The move, which stunned his campaign office here, is also expected to save money. Not only will costs be lower in Tennessee, but only those workers most dedicated to Gore will endure the personal upheaval of moving. The current campaign has several high-paid consultants and contains too many people who are not totally committed to Gore's effort, critics of the campaign say.

Those willing to make the trip will be more focused on the recently tightened Democratic race and less susceptible to following Washington punditry at the expense of listening to real voters, staffers said.

''I think they probably want a leaner campaign,'' said a close to Gore who did not want to be named. ''I bet he just woke up and said, `How did it get so out of hand?'''

A campaign spokeswoman, Kiki Moore, said she did not know how many people would be staying, as staff members need to discuss the move with their families. One who will be making the trip is campaign director Tony Coelho.

''I will be packing my bags, learning country music, and moving to Nashville,'' Coelho, a former US representative from California, told reporters.

The new direction of the campaign is reminiscent of the 1992 Clinton-Gore campaign, when the candidates took bus trips and held town meetings with voters, running their campaign from Little Rock, Ark.

The announcement yesterday underscores Bradley's climb in the polls. Bradley, who trailed 23 percent to Gore's 68 percent in New Hampshire in May, now leads there 44 percent to 42 percent, said Andy Smith, director of the University of New Hampshire Survey Center. The two candidates have been reported to be running neck-and-neck in recent polls in New York state.

Bradley has been endorsed by Senator Daniel Patrick Moynihan, Democrat of New York, who said Gore was unelectable against the Republican front-runner, George W. Bush.

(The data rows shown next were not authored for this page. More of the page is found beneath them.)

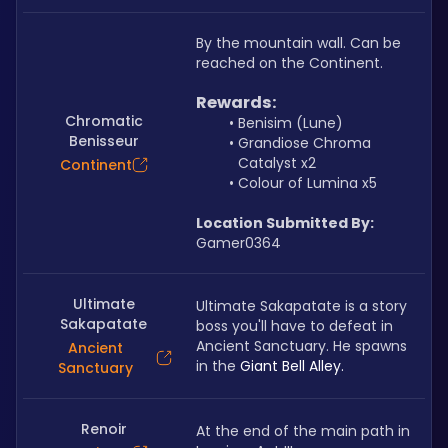
By the mountain wall. Can be 
reached on the Continent.
Rewards:
Chromatic
Benisim (Lune)
Benisseur
Grandiose Chroma 
Catalyst x2
Continent
Colour of Lumina x5
Location Submitted By:
Gamer0364
Ultimate
Ultimate Sakapatate is a story 
Sakapatate
boss you'll have to defeat in 
Ancient Sanctuary. He spawns 
Ancient
in the 
Giant Bell Alley.
Sanctuary
Renoir
At the end of the main path in 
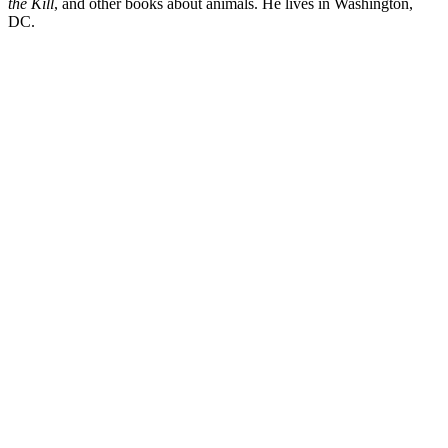
the Kill
, and other books about animals. He lives in Washington,
DC.
DL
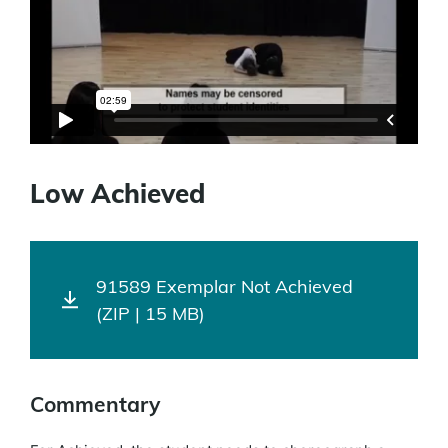
Low Achieved
91589 Exemplar Not Achieved
(ZIP | 15 MB)
Commentary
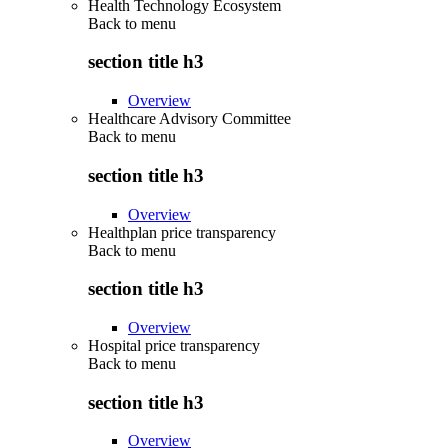
Health Technology Ecosystem
Back to
menu
section title h3
Overview
Healthcare Advisory Committee
Back to
menu
section title h3
Overview
Healthplan price transparency
Back to
menu
section title h3
Overview
Hospital price transparency
Back to
menu
section title h3
Overview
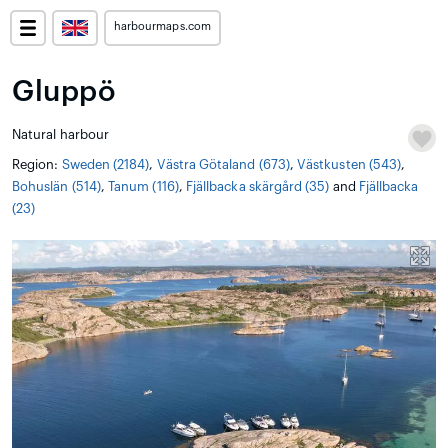
harbourmaps.com
Gluppö
Natural harbour
Region:
Sweden (2184)
,
Västra Götaland (673)
,
Västkusten (543)
,
Bohuslän (514)
,
Tanum (116)
,
Fjällbacka skärgård (35)
and
Fjällbacka
(23)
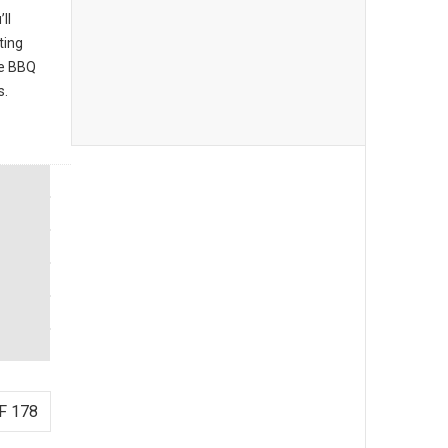
ll
ting
he BBQ
s.
F 178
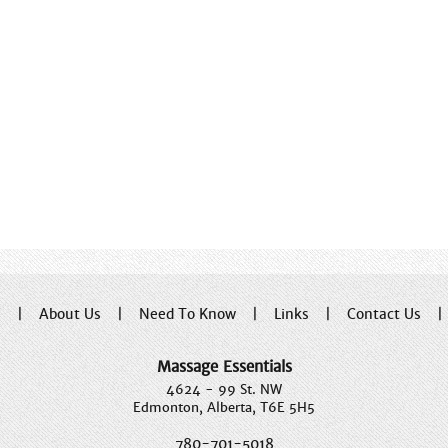
e
|
About Us
|
Need To Know
|
Links
|
Contact Us
Massage Essentials
4624 - 99 St. NW
Edmonton, Alberta, T6E 5H5
780-701-5018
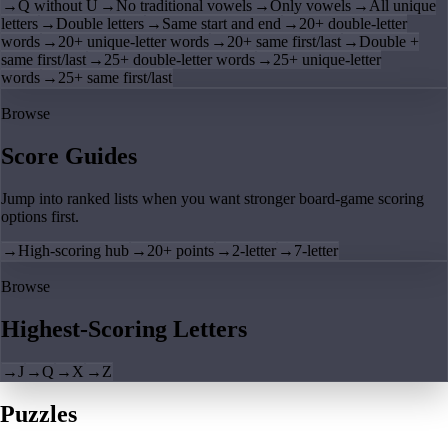
→
Q without U
→
No traditional vowels
→
Only vowels
→
All unique
letters
→
Double letters
→
Same start and end
→
20+ double-letter
words
→
20+ unique-letter words
→
20+ same first/last
→
Double +
same first/last
→
25+ double-letter words
→
25+ unique-letter
words
→
25+ same first/last
Browse
Score Guides
Jump into ranked lists when you want stronger board-game scoring
options first.
→
High-scoring hub
→
20+ points
→
2-letter
→
7-letter
Browse
Highest-Scoring Letters
→
J
→
Q
→
X
→
Z
Puzzles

A Brown University poll released yesterday showed Gore and Bradley in a dead heat in Rhode Island, with Gore leading by 37 percent to Bradley's 36 percent. But in a hypothetical matchup against Bush, Bradley did better, with 37 percent against Bush's 26 percent. Gore led Bush 34 percent to 32 percent.

Gore plans to spend at least six days in New Hampshire in October, while his wife, Tipper, will spend three days there, said the state campaign's spokesman, Doug Hattaway. ''It's a recognition that it's a tough campaign,'' Hattaway said.

The first time both candidates will appear together in New Hampshire will be on Oct. 27, at a forum sponsored by Dartmouth College.

Debates could tarnish both candidates if either attacks the other. But they could also assist Gore, who could establish himself as an individual candidate, instead of as the man in the wings during the Clinton administration.

Gore benefits from the booming economy but could suffer from the Clinton scandals. The so-called Clinton fatigue, or the perception that voters want change, could also hurt the vice president.

''The joke around the Bush campaign is that after Clinton leaves office, the whole country is going to want to take a collective shower. And Al Gore is the one who is going to be washed down the drain,'' said Mark Corallo, a House Republican staff member.

The polling numbers in New Hampshire buttress that theory, Smith said, noting that Gore is strongest among those who give Clinton high favorability ratings.

For all of his recent success, Bradley has an uphill fight if he is to persuade the Democratic Party to cast aside loyalty to its own vice president.

Both Republicans and Democrats have tended to give the nomination to sitting vice presidents who seek it. In only two cases during the 20th century, with Democrats John Nance Garner in 1940 and Alben William Barkley in 1952, have vice presidents been denied the nomination, and in both cases, neither candidate was taken seriously, said a presidential scholar, William Leuchtenberg of the University of North Carolina.